FOLIO Wiki

The Problem (as stated in https://discuss.folio.org/t/reference-data-and-upgrades/2858, see also SYSOPS/Upgrades with Reference data)

A FOLIO upgrade, as it is currently implemented, involves replacing the set of modules enabled for a tenant with a new set of modules. Each module is responsible for upgrading its storage for the tenant in place – for example, updating existing records with new required fields, or adding a database index to improve performance.

A new version of a module (or a new module that was not previously included in the tenant’s module set) might contain new or updated reference data. It seems reasonable that an operator might choose to specify loadReference=true in the call to the tenant install API to load the new reference data.

As currently implemented in most modules, this will cause the module to attempt to load all reference data (not just new data). New records will be created if needed, and existing records (matched by UUID) will be overlaid.

Due to this, issues arise if the tenant has altered or deleted any of the reference data loaded by the module when it was first enabled. Any changes will of course be overwritten with the system default, and deleted records will be re-created.

More subtle problems arise if the record type in question has data constraints (for example, the requirement that a particular property be unique), and the tenant has created a new record of that type which causes a conflict with incoming reference data. As currently implemented, this kind of conflict causes the module upgrade to fail, potentially leaving the tenant data in an inconsistent state.

These kinds of issues would very likely also arise if an operator specified loadSample=true in an upgrade, but that is currently untested, and seems like an unlikely use case, at least for production.

Desired Upgrade Behaviors

The upgrade process should leave the system in a usable state unless a truly fatal error is encountered.
1. Rigorous error handling in upgrade scripts to ensure trivial errors do not derail process
2. When fatal errors occur, the output should clearly indicate where the error occurred.
The upgrade process should produce a log output of changes made.
The upgrade process should be able to run in a simulated mode to facilitate planning.
The upgrade process should account for the presence of non-system data and preserve it entirely.

**TASK 1:**
List every statement in the FOLIO upgrade text that begins with "The upgrade process should."

(Chart analysis data)
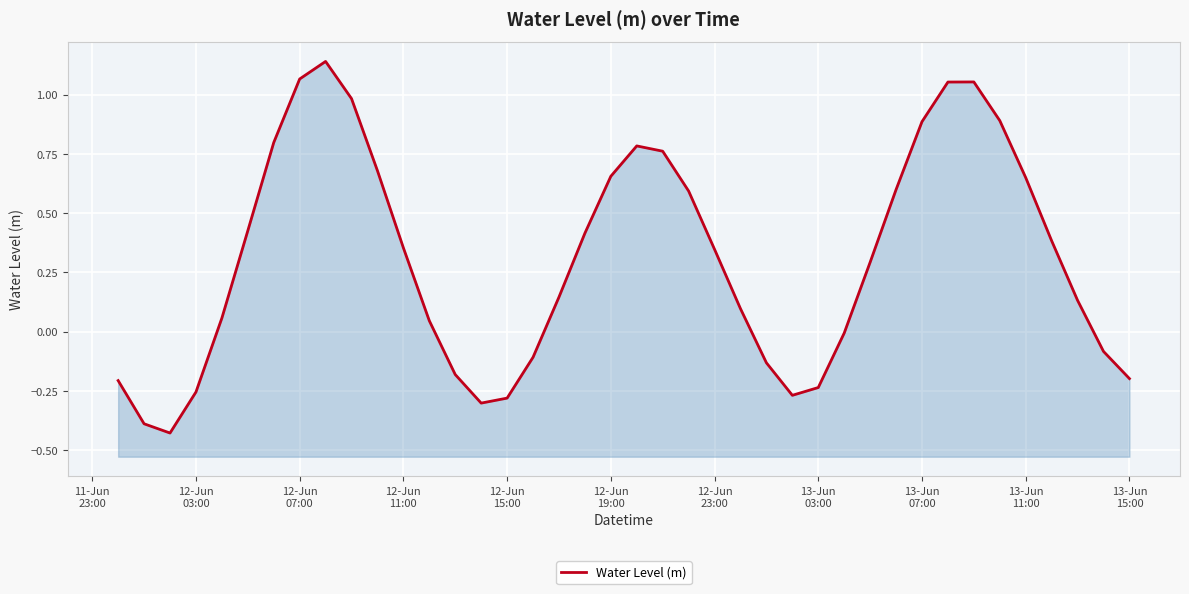

What is the value of the 20th point from the left?

0.7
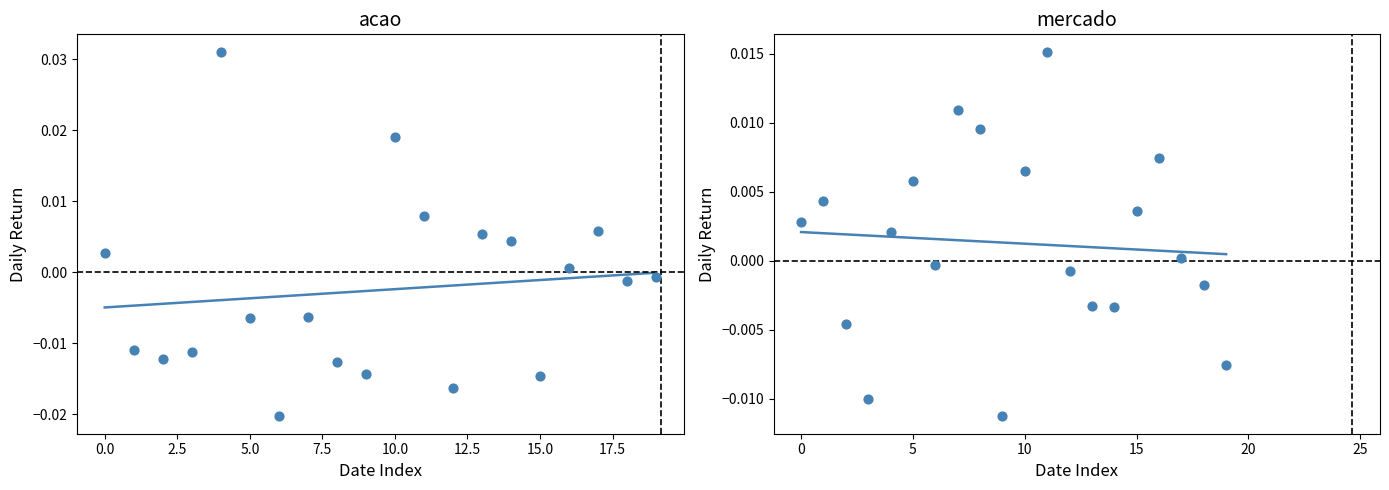

Which series has the widest spread of Y values?

acao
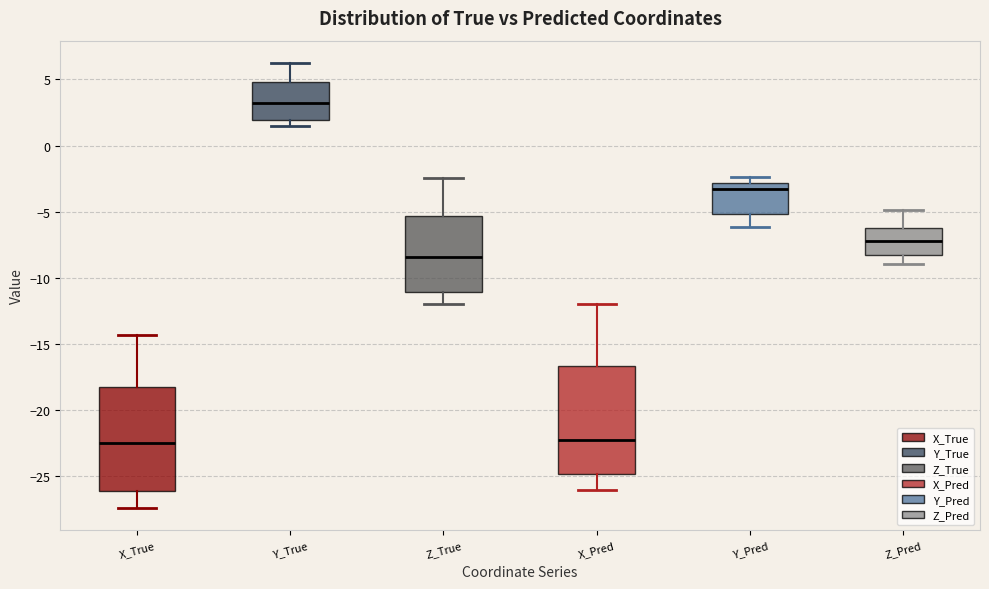

Where is the upper edge of the box for Z_Pred on the y-axis? The values are not printed on the chart, so give them approximately, as read against the axis.

-6.5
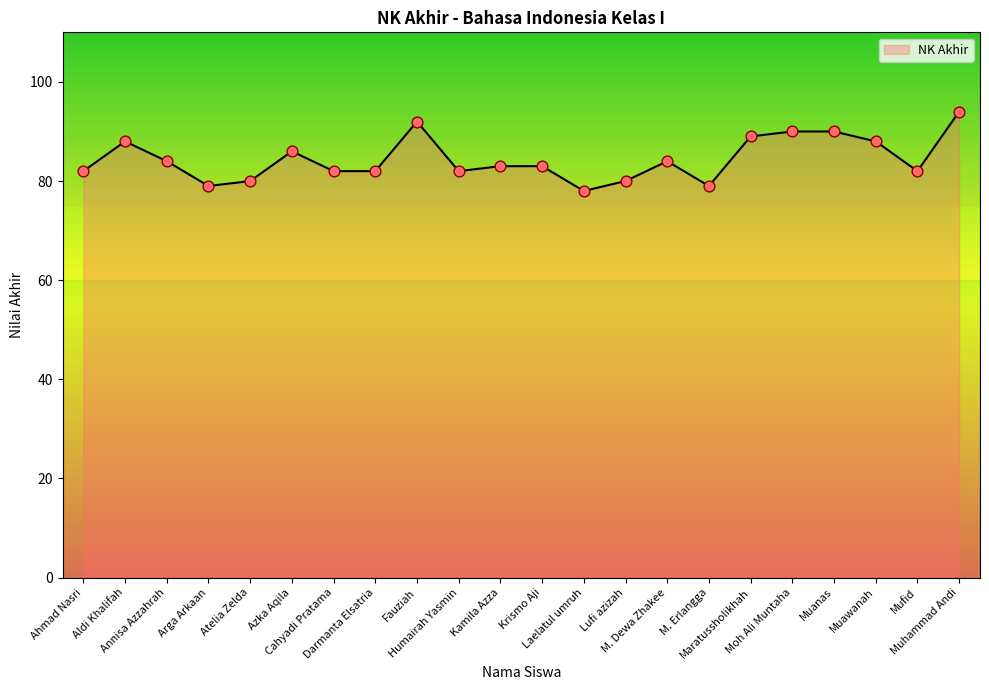

What is the change in value from Krismo Aji to M. Erlangga?

-4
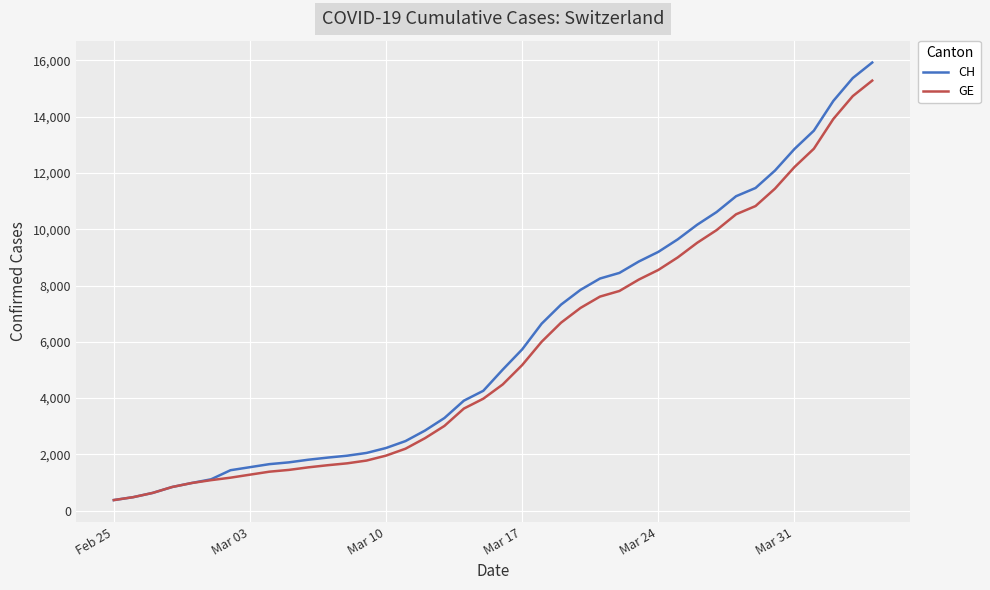

What is the maximum value for CH?

15926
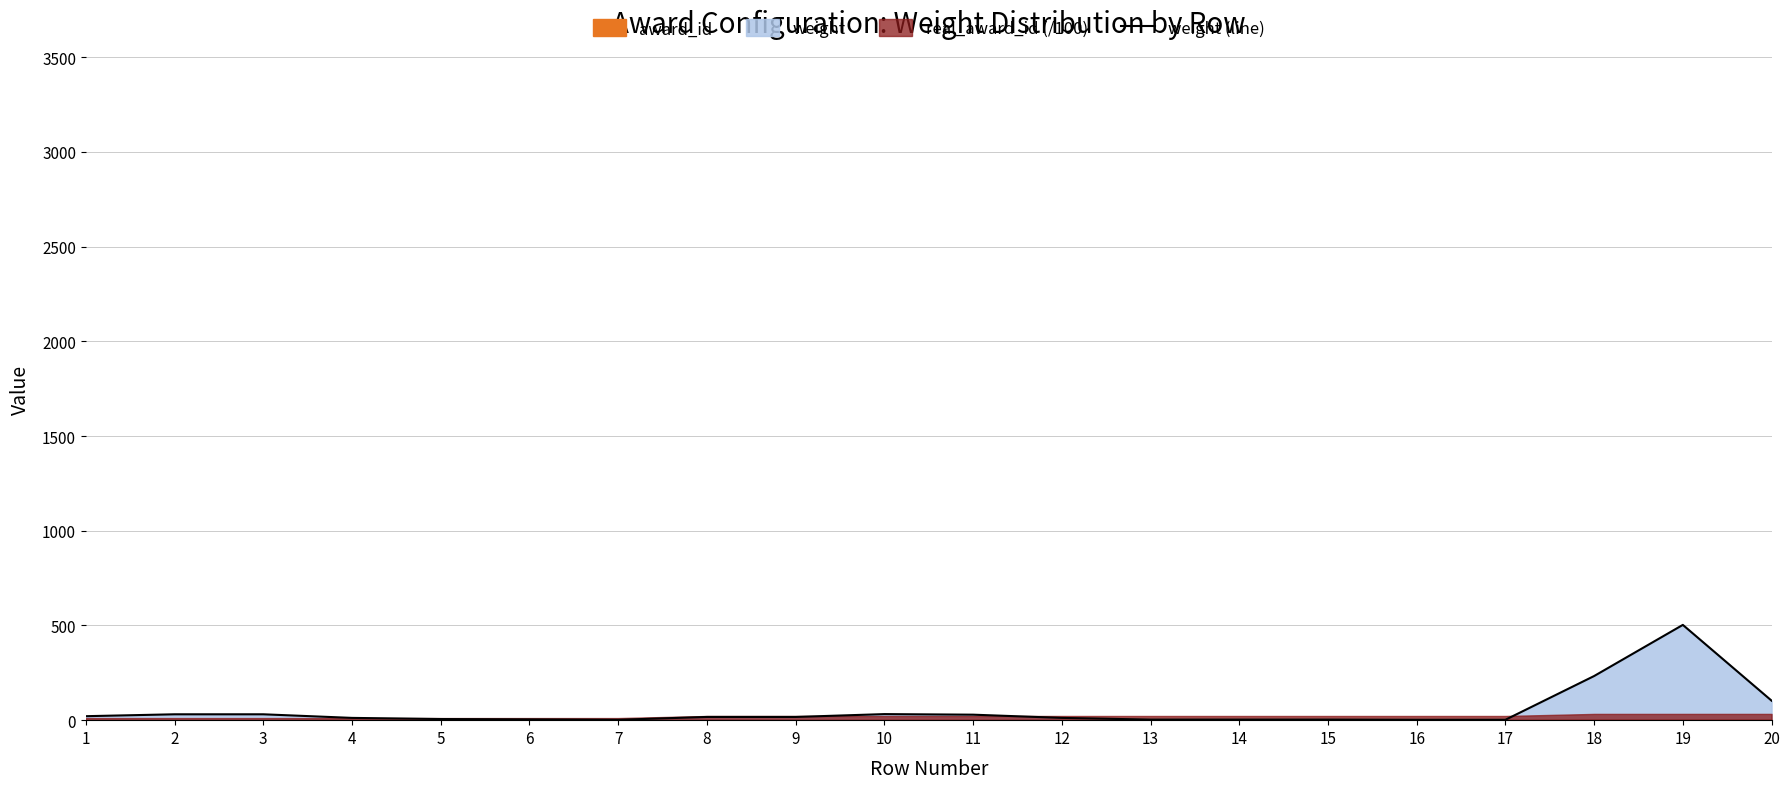

Does the chart display data point markers on the line(s)?

No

**TASK 2:**
Copy out the records from the line containing "What is the change" through the end of the records, word for word and with both ends included. Leave the pictures out.

**RESULT 1:**
- The upgrade process should leave the system in a usable state unless a truly fatal error is encountered.
- The upgrade process should produce a log output of changes made.
- The upgrade process should be able to run in a simulated mode to facilitate planning.
- The upgrade process should account for the presence of non-system data and preserve it entirely.

**RESULT 2:**
What is the change in value from Krismo Aji to M. Erlangga?

-4

What is the maximum value for CH?

15926

Does the chart display data point markers on the line(s)?

No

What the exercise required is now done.